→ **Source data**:
___

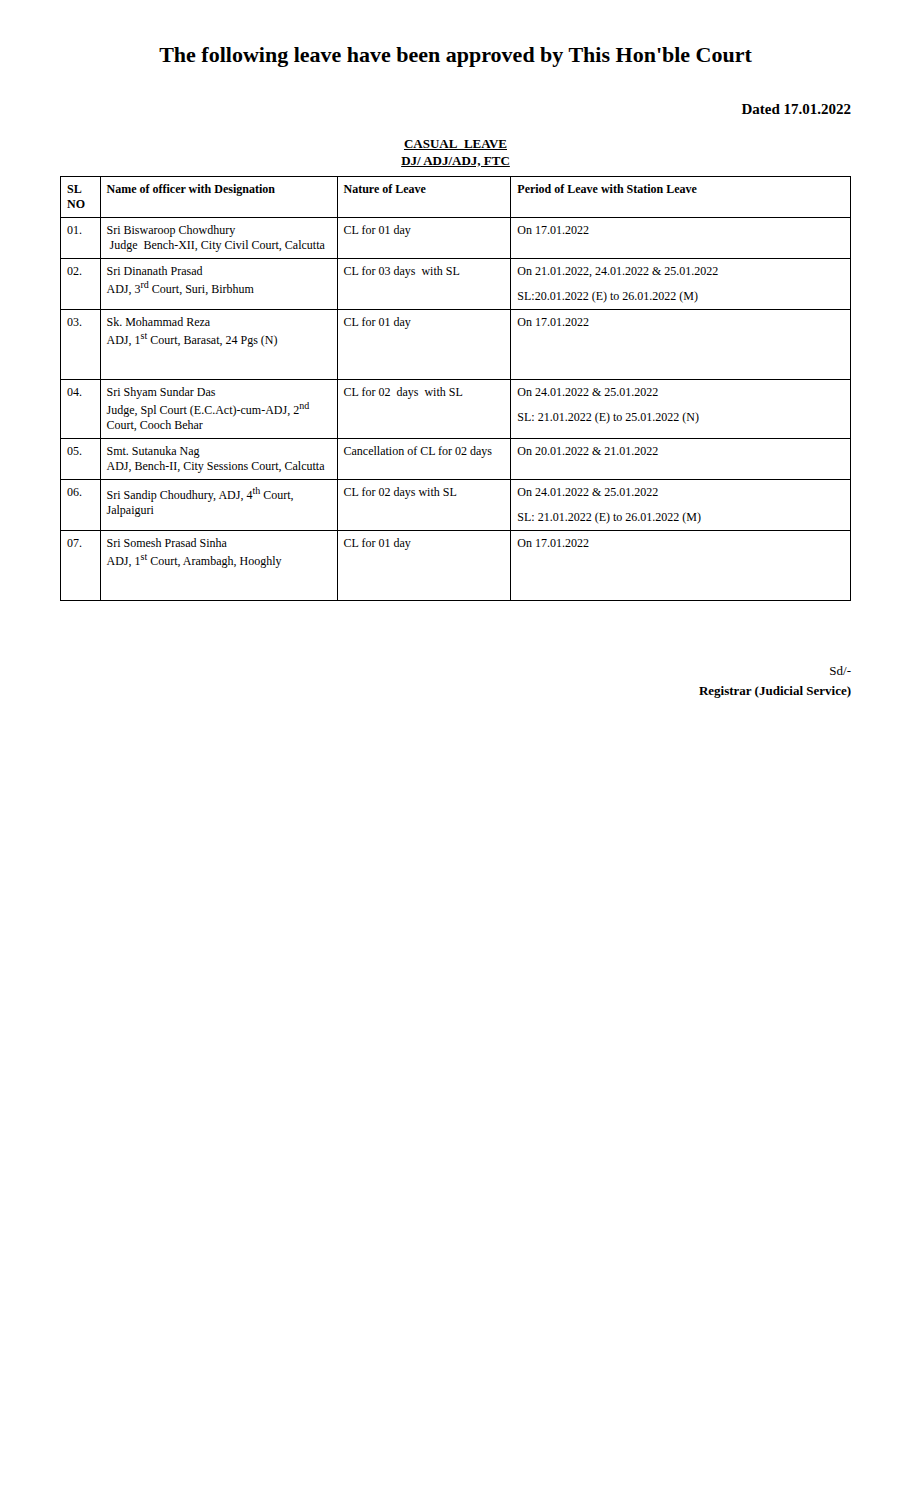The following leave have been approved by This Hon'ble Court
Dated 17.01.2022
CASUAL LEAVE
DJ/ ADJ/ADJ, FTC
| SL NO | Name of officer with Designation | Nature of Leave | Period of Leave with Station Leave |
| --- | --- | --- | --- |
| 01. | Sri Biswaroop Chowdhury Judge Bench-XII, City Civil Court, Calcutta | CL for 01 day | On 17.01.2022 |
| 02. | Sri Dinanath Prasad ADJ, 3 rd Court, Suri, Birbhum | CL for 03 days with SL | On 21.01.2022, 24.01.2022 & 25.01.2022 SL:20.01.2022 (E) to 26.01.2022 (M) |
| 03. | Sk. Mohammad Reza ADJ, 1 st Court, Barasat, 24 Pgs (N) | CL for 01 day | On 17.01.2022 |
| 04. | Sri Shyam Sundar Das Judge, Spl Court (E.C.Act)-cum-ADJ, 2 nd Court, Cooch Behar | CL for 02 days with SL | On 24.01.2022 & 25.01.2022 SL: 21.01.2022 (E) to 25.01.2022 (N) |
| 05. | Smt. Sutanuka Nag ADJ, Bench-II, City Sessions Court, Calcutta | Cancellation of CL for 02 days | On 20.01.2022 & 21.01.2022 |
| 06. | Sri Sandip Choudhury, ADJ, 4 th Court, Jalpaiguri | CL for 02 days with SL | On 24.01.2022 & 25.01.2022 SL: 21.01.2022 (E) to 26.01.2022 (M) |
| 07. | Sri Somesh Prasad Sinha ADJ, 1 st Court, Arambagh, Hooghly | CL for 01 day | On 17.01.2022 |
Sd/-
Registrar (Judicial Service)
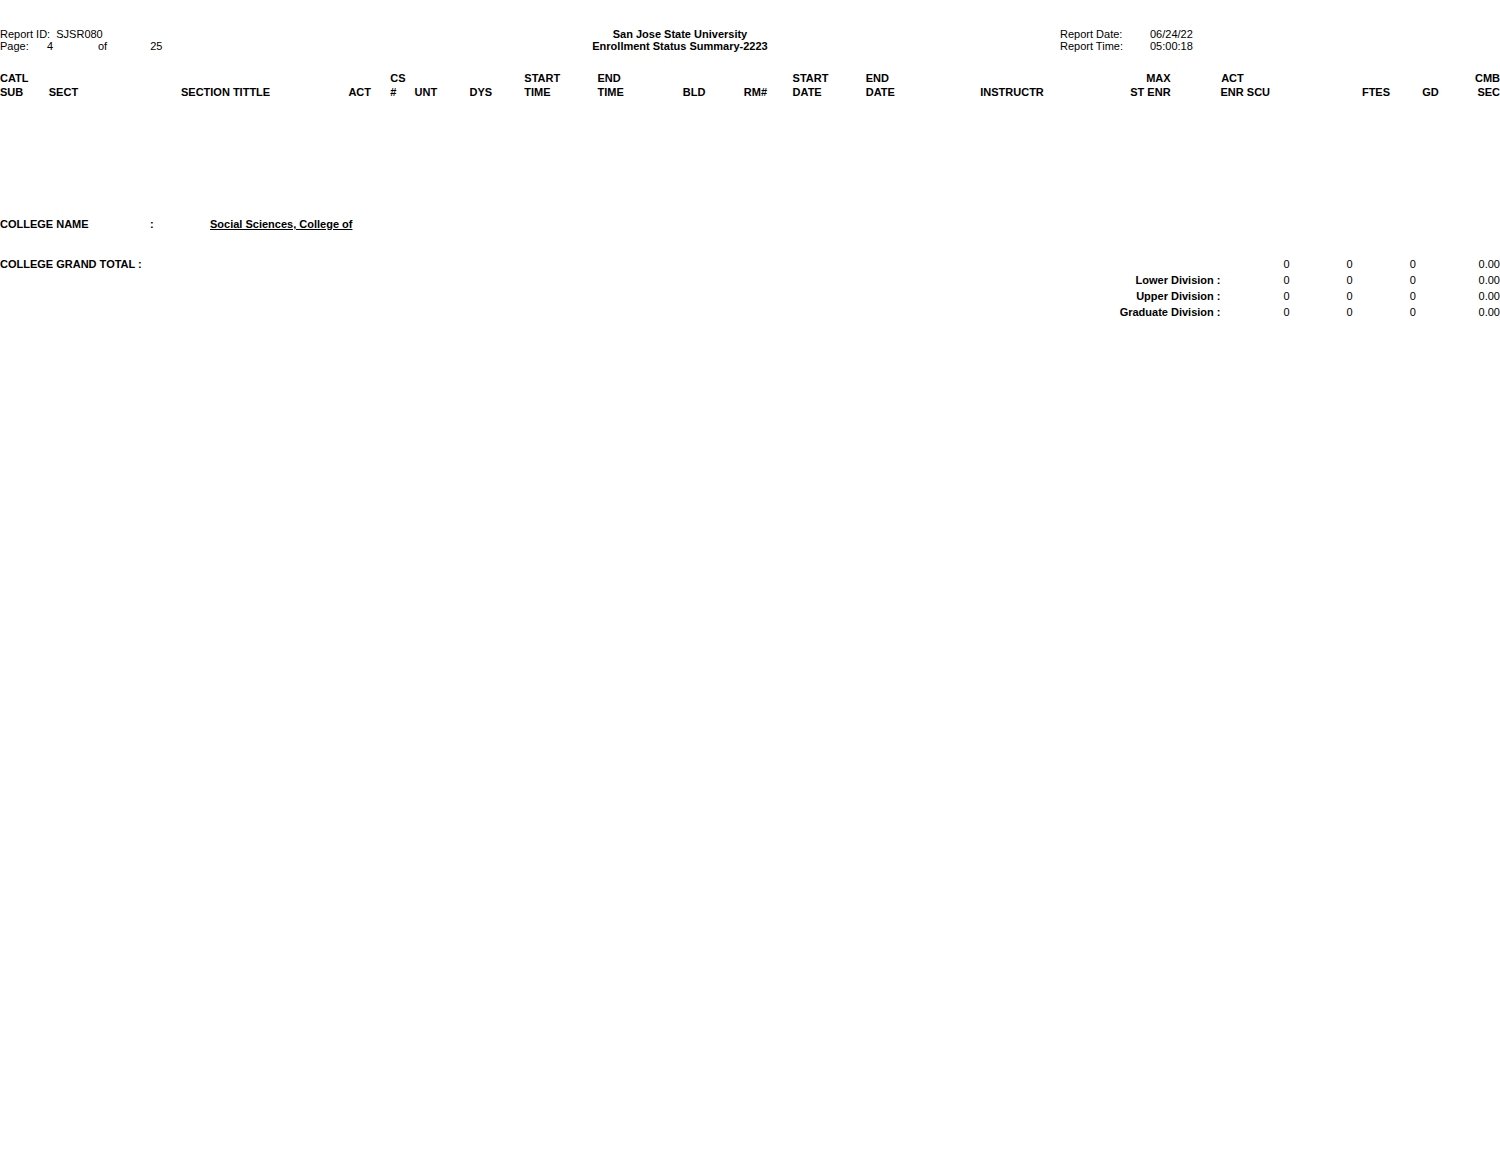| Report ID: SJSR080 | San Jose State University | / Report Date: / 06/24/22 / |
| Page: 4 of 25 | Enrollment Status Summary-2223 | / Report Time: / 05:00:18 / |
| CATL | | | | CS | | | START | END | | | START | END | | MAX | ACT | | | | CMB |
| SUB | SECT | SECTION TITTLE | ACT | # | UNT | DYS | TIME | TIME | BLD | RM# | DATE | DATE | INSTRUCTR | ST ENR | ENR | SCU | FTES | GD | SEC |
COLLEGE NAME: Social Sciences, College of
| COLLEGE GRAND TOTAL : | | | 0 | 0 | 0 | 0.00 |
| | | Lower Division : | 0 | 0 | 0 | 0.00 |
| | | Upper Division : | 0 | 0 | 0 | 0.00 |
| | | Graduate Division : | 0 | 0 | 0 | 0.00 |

___

→ **Problem**: Scan the lines above for the word "COLLEGE". Return each one that has it.

→ **Solution below**:
COLLEGE NAME: Social Sciences, College of
| COLLEGE GRAND TOTAL : | | | 0 | 0 | 0 | 0.00 |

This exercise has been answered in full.